## ASSIGNMENT
Line count for "back": say how many lines of the data contain it, with no other text.

::: PROVIDED MATERIAL

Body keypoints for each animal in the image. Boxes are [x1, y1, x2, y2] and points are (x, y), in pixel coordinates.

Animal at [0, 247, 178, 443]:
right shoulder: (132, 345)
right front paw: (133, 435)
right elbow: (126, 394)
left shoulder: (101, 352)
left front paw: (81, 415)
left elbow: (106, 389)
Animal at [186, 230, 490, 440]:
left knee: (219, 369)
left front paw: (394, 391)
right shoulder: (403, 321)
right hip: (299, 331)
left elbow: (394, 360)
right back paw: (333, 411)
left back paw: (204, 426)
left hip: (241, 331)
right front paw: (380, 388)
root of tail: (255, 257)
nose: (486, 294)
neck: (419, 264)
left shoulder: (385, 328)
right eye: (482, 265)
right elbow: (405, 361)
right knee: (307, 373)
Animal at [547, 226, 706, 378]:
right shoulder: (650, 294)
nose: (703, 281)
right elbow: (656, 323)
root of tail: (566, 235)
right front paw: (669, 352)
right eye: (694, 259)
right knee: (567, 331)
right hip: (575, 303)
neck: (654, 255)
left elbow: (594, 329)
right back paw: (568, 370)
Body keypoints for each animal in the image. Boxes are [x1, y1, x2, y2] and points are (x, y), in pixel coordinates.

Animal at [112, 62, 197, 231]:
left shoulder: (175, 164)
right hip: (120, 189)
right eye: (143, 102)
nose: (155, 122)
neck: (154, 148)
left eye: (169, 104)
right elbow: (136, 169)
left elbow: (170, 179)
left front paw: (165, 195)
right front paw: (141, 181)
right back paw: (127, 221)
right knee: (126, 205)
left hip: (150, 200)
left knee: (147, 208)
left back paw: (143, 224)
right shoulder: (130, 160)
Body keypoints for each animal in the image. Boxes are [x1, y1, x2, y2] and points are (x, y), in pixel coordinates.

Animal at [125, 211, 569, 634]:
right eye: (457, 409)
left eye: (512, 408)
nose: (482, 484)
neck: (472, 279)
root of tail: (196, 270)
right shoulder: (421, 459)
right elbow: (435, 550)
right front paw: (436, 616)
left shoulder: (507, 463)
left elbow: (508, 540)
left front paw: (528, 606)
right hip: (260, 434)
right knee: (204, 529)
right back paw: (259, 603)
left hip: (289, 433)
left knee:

::::::
::: PROVIDED MATERIAL

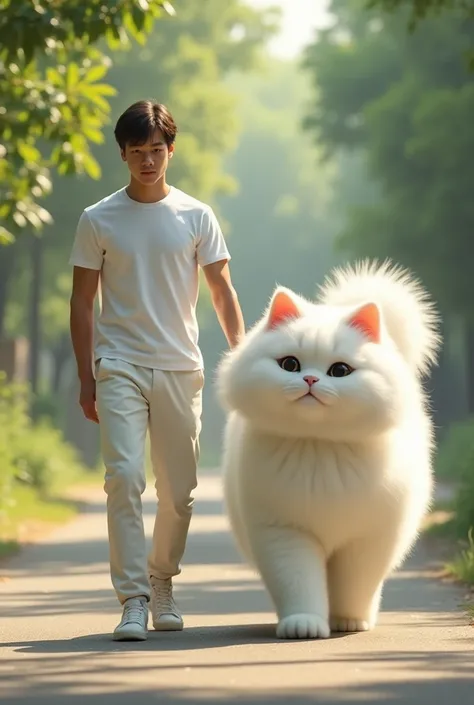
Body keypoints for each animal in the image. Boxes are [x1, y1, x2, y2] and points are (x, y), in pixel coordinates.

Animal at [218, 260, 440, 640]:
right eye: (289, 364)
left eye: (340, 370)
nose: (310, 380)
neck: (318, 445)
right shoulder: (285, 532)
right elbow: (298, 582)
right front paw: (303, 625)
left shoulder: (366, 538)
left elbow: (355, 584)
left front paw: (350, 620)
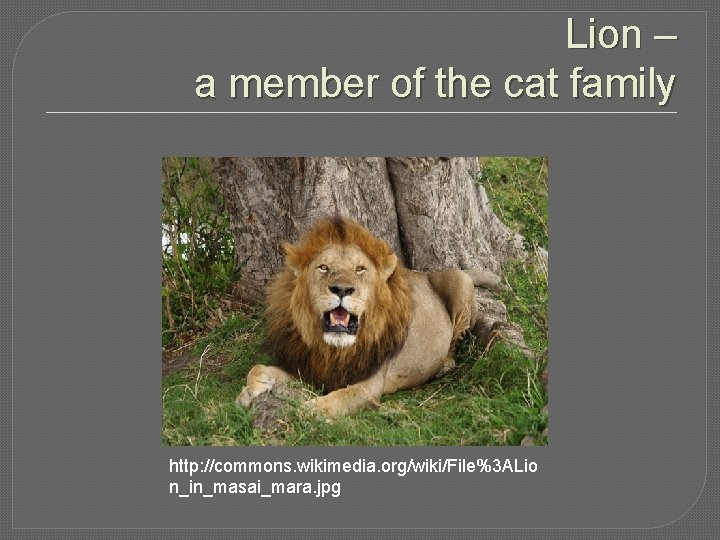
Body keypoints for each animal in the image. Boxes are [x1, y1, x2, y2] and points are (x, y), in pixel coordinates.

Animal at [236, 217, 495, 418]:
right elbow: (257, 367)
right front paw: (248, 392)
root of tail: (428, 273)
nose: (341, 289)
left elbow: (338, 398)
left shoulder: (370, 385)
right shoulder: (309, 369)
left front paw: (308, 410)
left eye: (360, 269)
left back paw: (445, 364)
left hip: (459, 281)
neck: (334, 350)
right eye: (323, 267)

::::::

## RESULT OF THE TASK
7